▶ Data for the task:
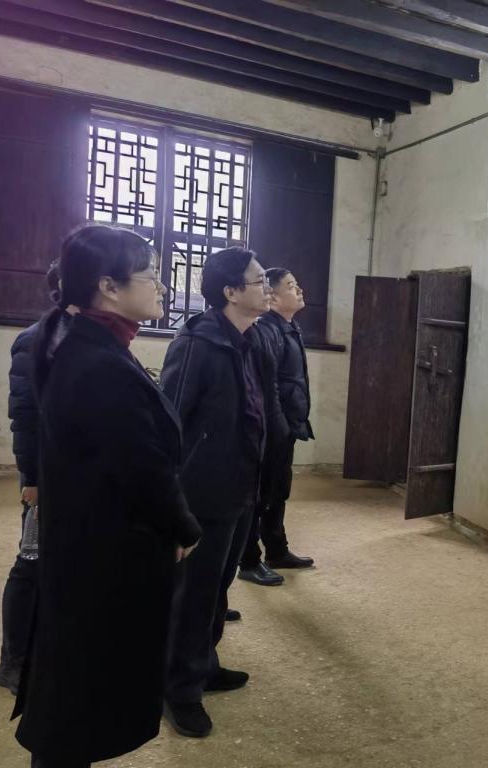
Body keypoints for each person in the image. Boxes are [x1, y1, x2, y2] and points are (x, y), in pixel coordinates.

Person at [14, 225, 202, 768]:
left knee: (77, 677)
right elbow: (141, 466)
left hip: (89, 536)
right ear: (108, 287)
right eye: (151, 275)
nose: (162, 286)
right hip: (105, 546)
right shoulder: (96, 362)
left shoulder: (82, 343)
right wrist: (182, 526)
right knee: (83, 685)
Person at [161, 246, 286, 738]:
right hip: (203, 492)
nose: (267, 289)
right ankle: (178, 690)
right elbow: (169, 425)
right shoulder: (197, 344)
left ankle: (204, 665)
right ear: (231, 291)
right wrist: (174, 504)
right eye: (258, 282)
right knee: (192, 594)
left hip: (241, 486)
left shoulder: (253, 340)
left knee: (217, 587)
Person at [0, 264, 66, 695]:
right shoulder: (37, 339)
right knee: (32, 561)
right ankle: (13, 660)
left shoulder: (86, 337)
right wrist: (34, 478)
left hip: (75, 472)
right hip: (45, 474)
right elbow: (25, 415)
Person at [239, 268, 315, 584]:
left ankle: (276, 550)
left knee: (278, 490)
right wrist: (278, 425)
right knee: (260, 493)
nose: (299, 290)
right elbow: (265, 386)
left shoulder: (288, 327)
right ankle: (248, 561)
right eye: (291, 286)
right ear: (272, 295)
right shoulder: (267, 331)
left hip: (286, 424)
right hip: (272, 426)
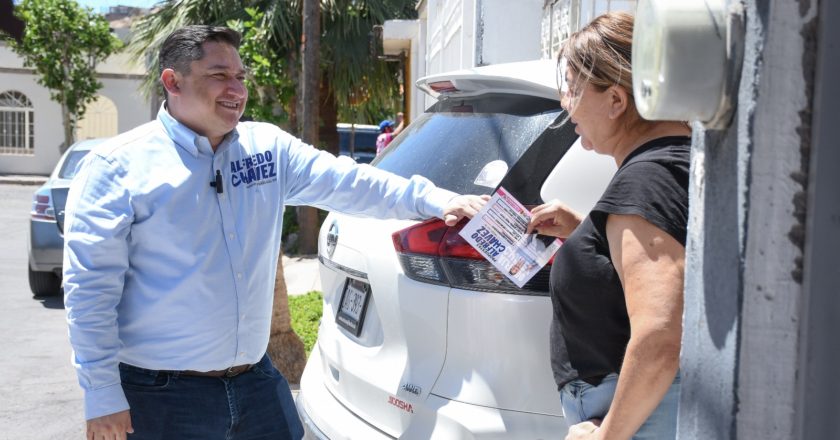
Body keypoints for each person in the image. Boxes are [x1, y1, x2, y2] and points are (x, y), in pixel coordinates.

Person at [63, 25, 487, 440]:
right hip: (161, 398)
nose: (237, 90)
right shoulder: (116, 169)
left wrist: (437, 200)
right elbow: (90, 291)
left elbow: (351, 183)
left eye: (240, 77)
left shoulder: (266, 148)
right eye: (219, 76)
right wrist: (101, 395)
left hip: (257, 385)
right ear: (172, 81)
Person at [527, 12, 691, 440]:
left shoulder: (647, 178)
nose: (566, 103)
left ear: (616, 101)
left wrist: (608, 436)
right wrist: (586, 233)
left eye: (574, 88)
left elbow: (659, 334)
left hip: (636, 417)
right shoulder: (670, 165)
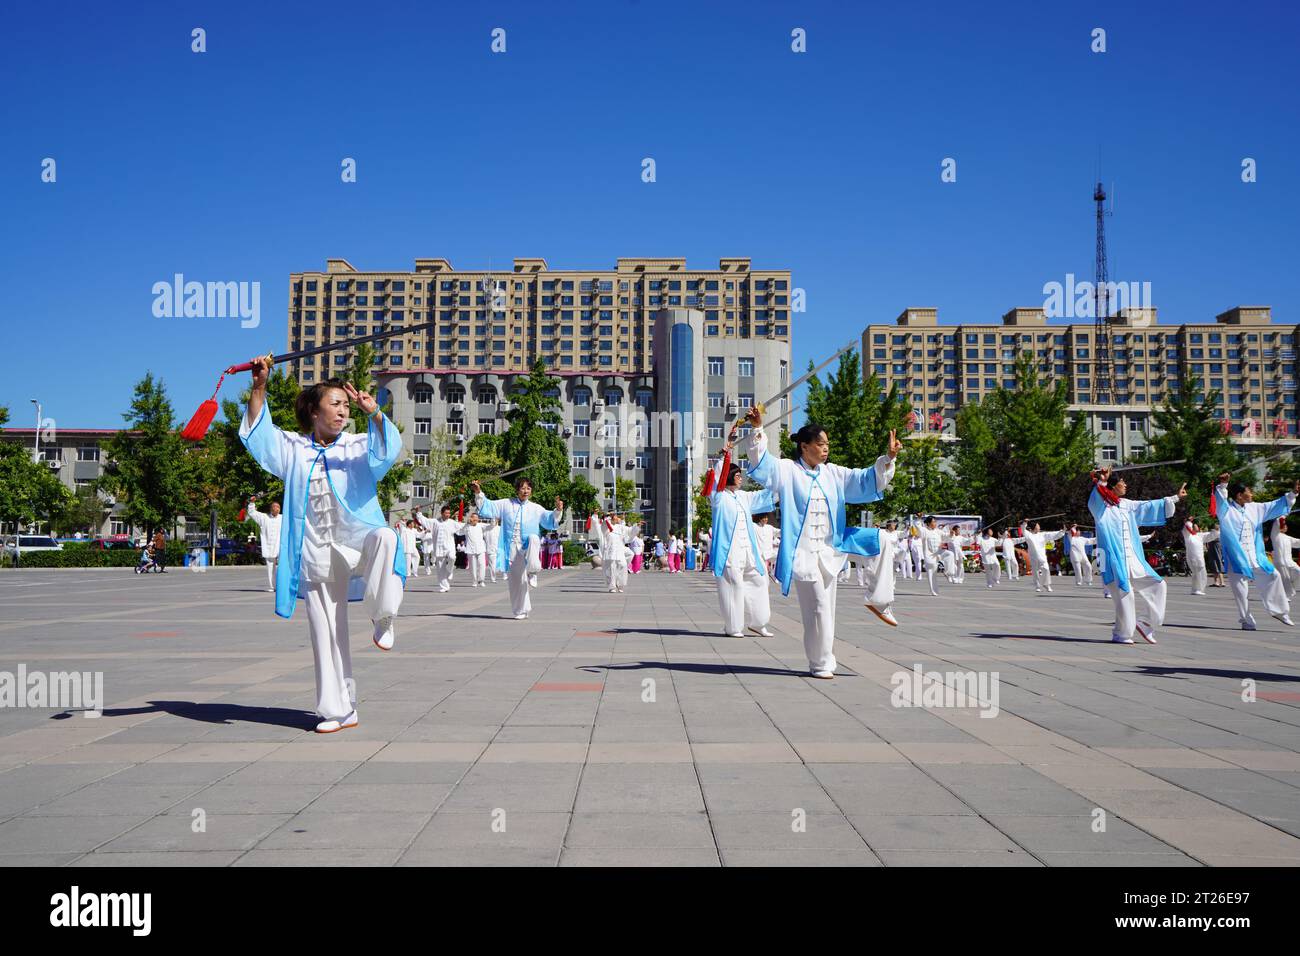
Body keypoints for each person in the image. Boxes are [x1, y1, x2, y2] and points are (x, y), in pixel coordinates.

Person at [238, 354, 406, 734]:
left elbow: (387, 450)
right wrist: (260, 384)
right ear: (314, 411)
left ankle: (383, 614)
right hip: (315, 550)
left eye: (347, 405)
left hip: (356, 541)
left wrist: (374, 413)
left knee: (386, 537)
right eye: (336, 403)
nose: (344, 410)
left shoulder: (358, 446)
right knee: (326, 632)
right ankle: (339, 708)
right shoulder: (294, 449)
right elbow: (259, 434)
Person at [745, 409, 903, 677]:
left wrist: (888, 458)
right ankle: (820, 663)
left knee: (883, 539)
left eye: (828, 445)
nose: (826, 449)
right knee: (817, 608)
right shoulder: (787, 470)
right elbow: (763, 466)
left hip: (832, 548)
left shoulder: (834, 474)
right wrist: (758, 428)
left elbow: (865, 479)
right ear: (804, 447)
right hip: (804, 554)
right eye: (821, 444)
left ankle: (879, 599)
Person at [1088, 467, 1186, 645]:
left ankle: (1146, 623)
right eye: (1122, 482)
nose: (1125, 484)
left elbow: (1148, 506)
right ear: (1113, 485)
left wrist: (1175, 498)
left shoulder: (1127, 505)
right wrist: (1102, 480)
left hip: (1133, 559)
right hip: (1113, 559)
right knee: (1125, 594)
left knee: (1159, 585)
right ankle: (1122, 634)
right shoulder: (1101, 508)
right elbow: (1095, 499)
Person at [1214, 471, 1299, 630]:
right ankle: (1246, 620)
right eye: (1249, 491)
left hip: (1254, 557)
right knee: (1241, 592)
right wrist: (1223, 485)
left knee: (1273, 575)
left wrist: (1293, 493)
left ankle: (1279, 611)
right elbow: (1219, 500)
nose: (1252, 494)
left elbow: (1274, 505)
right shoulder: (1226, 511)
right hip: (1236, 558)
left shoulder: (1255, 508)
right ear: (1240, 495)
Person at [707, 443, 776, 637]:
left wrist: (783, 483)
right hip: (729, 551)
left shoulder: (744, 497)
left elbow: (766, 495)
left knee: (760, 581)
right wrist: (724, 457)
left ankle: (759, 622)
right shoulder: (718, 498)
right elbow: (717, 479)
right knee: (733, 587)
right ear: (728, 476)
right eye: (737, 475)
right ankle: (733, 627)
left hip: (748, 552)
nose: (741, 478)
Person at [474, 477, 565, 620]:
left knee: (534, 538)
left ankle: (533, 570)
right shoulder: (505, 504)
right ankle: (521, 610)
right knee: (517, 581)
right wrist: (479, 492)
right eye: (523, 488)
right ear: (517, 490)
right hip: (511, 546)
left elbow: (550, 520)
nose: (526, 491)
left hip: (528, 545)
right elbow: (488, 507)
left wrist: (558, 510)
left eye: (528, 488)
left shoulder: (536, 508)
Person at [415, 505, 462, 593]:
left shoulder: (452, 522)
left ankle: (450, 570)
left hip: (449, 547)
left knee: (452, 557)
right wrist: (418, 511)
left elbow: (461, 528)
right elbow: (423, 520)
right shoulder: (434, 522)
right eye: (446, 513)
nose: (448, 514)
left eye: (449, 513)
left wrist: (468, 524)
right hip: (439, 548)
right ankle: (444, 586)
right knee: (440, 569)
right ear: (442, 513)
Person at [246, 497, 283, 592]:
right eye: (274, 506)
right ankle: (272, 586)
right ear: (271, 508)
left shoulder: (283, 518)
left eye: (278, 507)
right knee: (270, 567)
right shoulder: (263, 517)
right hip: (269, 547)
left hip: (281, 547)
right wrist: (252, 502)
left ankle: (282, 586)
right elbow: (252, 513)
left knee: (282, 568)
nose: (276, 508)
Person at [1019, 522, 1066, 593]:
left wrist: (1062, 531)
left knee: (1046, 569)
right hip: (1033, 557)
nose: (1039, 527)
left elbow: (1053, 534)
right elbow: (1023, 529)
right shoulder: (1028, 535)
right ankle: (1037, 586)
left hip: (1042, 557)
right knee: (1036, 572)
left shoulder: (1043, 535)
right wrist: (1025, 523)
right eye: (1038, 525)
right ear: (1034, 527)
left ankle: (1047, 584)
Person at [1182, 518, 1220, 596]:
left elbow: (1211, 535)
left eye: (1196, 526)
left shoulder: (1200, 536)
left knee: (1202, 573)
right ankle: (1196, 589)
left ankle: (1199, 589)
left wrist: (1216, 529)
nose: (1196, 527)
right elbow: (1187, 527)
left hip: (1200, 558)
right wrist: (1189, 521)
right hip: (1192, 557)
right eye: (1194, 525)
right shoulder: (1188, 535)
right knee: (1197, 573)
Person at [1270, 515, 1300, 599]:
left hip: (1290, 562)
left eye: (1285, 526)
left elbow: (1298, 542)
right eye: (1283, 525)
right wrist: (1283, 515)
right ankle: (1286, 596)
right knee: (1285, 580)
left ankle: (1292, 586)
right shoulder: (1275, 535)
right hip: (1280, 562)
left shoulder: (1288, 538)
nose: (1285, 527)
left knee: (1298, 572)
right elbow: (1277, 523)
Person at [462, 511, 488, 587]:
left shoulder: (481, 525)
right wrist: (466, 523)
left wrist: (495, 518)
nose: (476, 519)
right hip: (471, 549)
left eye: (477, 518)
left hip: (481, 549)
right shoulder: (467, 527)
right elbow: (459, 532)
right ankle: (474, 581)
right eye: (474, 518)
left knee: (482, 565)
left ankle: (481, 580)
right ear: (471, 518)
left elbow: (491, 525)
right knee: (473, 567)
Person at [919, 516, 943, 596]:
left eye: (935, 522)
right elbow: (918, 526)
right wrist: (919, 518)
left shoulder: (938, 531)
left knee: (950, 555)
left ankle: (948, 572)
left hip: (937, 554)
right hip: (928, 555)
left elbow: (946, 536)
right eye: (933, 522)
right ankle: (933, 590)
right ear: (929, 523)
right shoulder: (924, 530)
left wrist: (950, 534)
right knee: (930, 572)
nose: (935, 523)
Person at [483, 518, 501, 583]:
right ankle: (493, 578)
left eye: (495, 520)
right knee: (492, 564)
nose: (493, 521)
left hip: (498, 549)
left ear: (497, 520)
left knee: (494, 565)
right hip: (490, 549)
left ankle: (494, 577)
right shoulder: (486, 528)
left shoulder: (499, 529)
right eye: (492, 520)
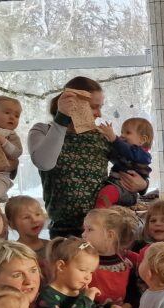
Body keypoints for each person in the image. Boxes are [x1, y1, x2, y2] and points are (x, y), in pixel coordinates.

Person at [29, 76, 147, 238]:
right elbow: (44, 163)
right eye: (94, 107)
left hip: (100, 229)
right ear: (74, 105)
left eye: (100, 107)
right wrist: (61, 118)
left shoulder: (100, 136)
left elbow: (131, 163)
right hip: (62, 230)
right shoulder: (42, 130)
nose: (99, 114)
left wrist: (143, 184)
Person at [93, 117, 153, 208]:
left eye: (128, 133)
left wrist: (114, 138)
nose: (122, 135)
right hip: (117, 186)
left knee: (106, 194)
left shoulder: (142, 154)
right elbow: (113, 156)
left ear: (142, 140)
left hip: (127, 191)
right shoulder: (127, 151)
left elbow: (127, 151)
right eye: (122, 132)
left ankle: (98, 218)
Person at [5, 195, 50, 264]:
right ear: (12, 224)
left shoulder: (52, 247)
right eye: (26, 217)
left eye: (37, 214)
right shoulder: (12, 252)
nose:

▶ What to produce: Return exactly the lines above from the line that has "right wrist: (919, 518)" through the line that has "left ankle: (494, 577)", inclusive, and nothing else.

▶ Output of the exercise:
right wrist: (919, 518)
left shoulder: (938, 531)
left knee: (950, 555)
left ankle: (948, 572)
left hip: (937, 554)
right hip: (928, 555)
left elbow: (946, 536)
right eye: (933, 522)
right ankle: (933, 590)
right ear: (929, 523)
right shoulder: (924, 530)
left wrist: (950, 534)
right knee: (930, 572)
nose: (935, 523)
Person at [483, 518, 501, 583]:
right ankle: (493, 578)
left eye: (495, 520)
right knee: (492, 564)
nose: (493, 521)
left hip: (498, 549)
left ear: (497, 520)
left knee: (494, 565)
right hip: (490, 549)
left ankle: (494, 577)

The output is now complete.